* **Work task**: Reproduce the full passage below on progranulin's interaction with GCase, word for word.

[Opening Selected text section]

Progranulin Interacts with GCase. HEK-293 cells were co-transfected with constructs expressing HA-tagged human progranulin and/or myc-flag-tagged human GCase. HA-tagged progranulin was then immunoprecipitated from cell lysates with an anti-HA antibody. a, Flag-tagged GCase co-immunoprecipitated with progranulin, indicating interaction of the two proteins. b, Consistent with the co-immunoprecipitation of GCase with progranulin, we detected strong proximity ligation (PLA) signal in HEK-293 cells co-transfected with human progranulin and human GCase constructs. c, The specificity of the Flag-HA PLA signal was confirmed by the presence of significantly more PLA puncta from cells co-transfected with the progranulin-HA and GCase-Flag constructs than in cells transfected with only one of the constructs, or from cells that underwent PLA in the absence of the HA and Flag antibodies (ANOVA effect of experimental condition, p < 0.0001, *** = p < 0.001 and **** = p < 0.0001 by Dunnett’s post-hoc test). The scale bars represents 5 μm. GCase = β-glucocerebrosidase, GRN = progranulin, PLA = proximity ligation assay

We next performed in situ analysis of progranulin and GCase interaction by proximity ligation assay (PLA). HEK-293 cells were transfected with HA-GRN and GBA-myc-Flag constructs and processed for PLA 48 h later. We detected abundant PLA signal in cells transfected with both constructs and probed with HA and Flag antibodies (Fig. 6b). We detected essentially no PLA signal in negative control cells transfected with only one of the constructs, or when omitting the primary antibodies on cells transfected with both constructs (Fig. 6c).

[Closing Selected text section]
[Opening Given information section]

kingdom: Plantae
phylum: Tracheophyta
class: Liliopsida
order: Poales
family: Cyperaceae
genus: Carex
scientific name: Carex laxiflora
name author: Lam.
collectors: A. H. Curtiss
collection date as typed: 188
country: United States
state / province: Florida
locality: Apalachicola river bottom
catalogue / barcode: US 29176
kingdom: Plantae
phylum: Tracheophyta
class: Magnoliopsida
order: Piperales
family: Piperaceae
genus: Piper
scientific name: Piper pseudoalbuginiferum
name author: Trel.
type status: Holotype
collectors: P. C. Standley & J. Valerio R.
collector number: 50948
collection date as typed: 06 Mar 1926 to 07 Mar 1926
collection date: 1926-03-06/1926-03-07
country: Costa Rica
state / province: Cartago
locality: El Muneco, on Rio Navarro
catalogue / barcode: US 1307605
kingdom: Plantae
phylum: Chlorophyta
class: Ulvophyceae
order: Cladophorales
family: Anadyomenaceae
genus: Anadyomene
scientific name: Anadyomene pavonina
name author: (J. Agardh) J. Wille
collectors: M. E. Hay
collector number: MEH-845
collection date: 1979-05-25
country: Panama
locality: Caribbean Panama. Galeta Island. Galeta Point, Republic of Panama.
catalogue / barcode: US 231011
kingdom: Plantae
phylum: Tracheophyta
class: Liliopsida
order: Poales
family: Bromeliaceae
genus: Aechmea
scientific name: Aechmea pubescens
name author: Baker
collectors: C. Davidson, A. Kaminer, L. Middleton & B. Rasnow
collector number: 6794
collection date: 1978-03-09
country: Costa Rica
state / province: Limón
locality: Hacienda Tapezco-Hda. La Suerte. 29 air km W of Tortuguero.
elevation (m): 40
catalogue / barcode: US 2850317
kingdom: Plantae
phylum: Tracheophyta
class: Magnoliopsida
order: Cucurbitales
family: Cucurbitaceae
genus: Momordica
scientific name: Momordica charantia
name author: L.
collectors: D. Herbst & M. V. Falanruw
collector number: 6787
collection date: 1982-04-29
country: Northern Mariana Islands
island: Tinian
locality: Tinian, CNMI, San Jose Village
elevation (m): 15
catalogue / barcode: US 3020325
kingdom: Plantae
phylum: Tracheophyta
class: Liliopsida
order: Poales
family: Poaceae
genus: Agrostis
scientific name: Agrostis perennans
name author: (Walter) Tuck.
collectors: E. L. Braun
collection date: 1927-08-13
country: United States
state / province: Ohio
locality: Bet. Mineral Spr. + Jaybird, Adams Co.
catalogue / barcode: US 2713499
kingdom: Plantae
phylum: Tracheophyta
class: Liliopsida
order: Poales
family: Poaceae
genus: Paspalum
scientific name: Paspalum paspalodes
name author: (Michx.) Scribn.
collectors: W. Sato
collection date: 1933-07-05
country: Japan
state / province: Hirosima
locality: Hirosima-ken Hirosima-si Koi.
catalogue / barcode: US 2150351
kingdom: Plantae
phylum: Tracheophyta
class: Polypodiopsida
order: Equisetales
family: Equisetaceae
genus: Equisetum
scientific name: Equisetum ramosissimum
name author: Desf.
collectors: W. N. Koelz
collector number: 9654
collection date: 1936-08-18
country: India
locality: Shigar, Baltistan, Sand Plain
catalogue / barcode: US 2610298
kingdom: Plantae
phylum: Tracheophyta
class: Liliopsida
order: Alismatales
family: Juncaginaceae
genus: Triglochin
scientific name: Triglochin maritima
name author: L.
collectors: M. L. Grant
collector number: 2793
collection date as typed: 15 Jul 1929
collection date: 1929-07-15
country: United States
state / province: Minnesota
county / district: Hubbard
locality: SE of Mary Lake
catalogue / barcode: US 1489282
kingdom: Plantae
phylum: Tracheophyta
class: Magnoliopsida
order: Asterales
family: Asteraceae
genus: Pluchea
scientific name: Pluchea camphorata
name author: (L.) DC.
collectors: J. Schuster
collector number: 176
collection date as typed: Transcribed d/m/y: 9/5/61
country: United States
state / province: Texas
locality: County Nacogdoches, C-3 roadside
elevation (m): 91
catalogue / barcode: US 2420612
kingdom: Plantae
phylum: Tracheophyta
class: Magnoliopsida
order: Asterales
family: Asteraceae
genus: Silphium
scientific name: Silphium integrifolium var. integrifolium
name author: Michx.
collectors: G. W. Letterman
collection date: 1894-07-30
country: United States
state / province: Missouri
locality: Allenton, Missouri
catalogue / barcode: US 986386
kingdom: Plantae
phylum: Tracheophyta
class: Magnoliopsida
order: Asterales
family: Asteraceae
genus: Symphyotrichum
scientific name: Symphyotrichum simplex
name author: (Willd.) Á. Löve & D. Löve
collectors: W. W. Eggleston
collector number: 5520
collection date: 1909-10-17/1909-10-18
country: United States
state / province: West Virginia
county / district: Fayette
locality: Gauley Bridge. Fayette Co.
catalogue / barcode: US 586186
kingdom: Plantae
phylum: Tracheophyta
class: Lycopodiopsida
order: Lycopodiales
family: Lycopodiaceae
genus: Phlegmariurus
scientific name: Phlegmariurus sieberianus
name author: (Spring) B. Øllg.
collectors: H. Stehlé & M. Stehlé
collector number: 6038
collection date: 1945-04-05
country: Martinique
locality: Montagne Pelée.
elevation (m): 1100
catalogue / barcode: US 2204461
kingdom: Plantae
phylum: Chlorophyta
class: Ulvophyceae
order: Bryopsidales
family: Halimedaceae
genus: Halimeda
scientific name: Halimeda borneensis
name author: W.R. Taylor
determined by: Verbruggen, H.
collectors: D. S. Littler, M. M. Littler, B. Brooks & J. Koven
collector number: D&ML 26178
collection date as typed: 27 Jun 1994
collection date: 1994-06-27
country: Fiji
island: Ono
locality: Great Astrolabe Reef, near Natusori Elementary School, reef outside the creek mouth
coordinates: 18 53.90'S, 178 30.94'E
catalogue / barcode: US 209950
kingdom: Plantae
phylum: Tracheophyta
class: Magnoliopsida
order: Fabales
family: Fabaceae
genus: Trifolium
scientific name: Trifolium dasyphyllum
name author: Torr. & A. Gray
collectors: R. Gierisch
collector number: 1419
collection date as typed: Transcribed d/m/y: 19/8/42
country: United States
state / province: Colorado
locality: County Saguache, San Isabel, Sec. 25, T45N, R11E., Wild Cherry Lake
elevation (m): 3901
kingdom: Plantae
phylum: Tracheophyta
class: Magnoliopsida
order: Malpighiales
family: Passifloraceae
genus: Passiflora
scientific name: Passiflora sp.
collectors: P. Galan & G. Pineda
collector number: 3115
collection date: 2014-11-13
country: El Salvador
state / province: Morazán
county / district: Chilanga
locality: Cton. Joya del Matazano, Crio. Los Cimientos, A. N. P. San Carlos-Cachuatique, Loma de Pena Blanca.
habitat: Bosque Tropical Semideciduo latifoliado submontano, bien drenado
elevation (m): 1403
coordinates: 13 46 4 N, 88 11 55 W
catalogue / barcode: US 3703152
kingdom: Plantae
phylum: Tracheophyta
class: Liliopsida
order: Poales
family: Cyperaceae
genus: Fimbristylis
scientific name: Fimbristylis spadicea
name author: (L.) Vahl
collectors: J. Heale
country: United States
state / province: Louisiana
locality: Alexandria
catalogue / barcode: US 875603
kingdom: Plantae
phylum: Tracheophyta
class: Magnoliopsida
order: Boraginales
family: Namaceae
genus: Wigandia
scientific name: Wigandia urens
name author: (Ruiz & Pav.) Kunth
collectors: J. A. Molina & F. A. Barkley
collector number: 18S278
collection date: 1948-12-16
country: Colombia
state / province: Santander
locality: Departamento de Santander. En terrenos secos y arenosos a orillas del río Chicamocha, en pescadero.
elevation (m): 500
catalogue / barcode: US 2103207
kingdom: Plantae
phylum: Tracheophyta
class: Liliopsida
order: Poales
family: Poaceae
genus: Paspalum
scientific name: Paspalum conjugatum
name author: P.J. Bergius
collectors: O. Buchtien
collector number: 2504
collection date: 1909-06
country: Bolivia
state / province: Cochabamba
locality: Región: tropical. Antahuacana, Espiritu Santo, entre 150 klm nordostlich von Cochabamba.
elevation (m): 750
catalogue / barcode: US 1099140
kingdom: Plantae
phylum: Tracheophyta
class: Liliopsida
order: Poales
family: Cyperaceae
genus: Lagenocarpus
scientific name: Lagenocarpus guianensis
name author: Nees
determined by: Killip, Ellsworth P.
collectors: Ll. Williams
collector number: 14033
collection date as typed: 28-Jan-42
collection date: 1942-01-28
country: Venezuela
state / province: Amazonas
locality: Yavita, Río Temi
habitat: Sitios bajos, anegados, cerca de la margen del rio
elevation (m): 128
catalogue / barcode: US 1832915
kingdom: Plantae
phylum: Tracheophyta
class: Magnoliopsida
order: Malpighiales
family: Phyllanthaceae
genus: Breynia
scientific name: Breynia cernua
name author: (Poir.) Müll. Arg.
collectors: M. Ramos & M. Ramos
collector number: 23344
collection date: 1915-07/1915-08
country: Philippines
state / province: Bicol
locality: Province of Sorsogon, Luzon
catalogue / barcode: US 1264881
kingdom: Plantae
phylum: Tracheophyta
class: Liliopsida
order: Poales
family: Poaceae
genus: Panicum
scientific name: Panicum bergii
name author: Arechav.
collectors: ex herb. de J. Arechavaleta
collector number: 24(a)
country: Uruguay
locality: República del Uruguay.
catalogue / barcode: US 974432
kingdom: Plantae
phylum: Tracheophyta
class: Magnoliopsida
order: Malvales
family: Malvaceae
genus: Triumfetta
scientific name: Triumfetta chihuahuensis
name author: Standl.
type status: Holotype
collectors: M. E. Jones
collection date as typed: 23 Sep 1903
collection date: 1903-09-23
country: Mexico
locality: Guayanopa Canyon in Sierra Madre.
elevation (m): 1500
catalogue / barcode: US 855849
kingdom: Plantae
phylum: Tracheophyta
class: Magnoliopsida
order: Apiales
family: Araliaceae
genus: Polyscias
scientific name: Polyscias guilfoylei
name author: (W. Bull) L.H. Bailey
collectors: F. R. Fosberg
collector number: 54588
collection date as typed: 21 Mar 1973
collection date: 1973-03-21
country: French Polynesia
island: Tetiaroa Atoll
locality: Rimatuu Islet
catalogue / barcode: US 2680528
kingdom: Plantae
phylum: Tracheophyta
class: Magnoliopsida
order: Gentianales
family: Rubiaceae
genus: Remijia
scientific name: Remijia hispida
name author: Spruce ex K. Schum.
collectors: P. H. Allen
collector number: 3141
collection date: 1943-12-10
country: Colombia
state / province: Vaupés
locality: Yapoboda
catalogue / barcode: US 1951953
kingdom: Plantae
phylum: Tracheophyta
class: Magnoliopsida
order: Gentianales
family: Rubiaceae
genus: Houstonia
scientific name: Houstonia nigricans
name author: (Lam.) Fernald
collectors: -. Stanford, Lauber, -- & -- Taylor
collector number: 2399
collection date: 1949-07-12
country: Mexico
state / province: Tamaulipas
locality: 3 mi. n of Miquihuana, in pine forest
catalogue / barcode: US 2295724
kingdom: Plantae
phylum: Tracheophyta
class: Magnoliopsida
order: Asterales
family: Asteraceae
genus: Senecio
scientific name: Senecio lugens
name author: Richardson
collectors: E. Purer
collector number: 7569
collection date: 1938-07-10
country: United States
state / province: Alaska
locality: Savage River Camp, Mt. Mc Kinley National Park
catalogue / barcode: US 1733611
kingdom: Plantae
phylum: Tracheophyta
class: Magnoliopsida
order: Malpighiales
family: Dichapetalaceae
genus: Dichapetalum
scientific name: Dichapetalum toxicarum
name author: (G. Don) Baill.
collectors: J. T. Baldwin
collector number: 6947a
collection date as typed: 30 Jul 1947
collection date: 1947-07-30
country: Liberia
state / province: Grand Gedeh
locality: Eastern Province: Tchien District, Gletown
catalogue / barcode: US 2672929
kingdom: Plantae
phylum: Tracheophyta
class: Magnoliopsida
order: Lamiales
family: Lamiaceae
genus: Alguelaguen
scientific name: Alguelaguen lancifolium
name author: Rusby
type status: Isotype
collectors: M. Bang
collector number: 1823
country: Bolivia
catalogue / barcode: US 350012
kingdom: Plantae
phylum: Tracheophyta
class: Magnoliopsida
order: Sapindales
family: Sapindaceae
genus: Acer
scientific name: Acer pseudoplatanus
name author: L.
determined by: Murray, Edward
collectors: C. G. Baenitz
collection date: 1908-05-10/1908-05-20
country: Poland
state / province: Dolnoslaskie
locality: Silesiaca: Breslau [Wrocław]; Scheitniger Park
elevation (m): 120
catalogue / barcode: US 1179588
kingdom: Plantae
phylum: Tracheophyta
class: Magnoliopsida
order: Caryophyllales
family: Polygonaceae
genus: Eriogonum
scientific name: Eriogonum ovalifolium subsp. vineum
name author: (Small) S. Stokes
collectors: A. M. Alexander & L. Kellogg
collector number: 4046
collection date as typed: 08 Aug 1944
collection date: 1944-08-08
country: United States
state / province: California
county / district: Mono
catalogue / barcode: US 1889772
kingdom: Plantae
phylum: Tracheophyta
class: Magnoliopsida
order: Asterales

[Closing Given information section]

* **Task response**:
Progranulin Interacts with GCase. HEK-293 cells were co-transfected with constructs expressing HA-tagged human progranulin and/or myc-flag-tagged human GCase. HA-tagged progranulin was then immunoprecipitated from cell lysates with an anti-HA antibody. a, Flag-tagged GCase co-immunoprecipitated with progranulin, indicating interaction of the two proteins. b, Consistent with the co-immunoprecipitation of GCase with progranulin, we detected strong proximity ligation (PLA) signal in HEK-293 cells co-transfected with human progranulin and human GCase constructs. c, The specificity of the Flag-HA PLA signal was confirmed by the presence of significantly more PLA puncta from cells co-transfected with the progranulin-HA and GCase-Flag constructs than in cells transfected with only one of the constructs, or from cells that underwent PLA in the absence of the HA and Flag antibodies (ANOVA effect of experimental condition, p < 0.0001, *** = p < 0.001 and **** = p < 0.0001 by Dunnett’s post-hoc test). The scale bars represents 5 μm. GCase = β-glucocerebrosidase, GRN = progranulin, PLA = proximity ligation assay

We next performed in situ analysis of progranulin and GCase interaction by proximity ligation assay (PLA). HEK-293 cells were transfected with HA-GRN and GBA-myc-Flag constructs and processed for PLA 48 h later. We detected abundant PLA signal in cells transfected with both constructs and probed with HA and Flag antibodies (Fig. 6b). We detected essentially no PLA signal in negative control cells transfected with only one of the constructs, or when omitting the primary antibodies on cells transfected with both constructs (Fig. 6c).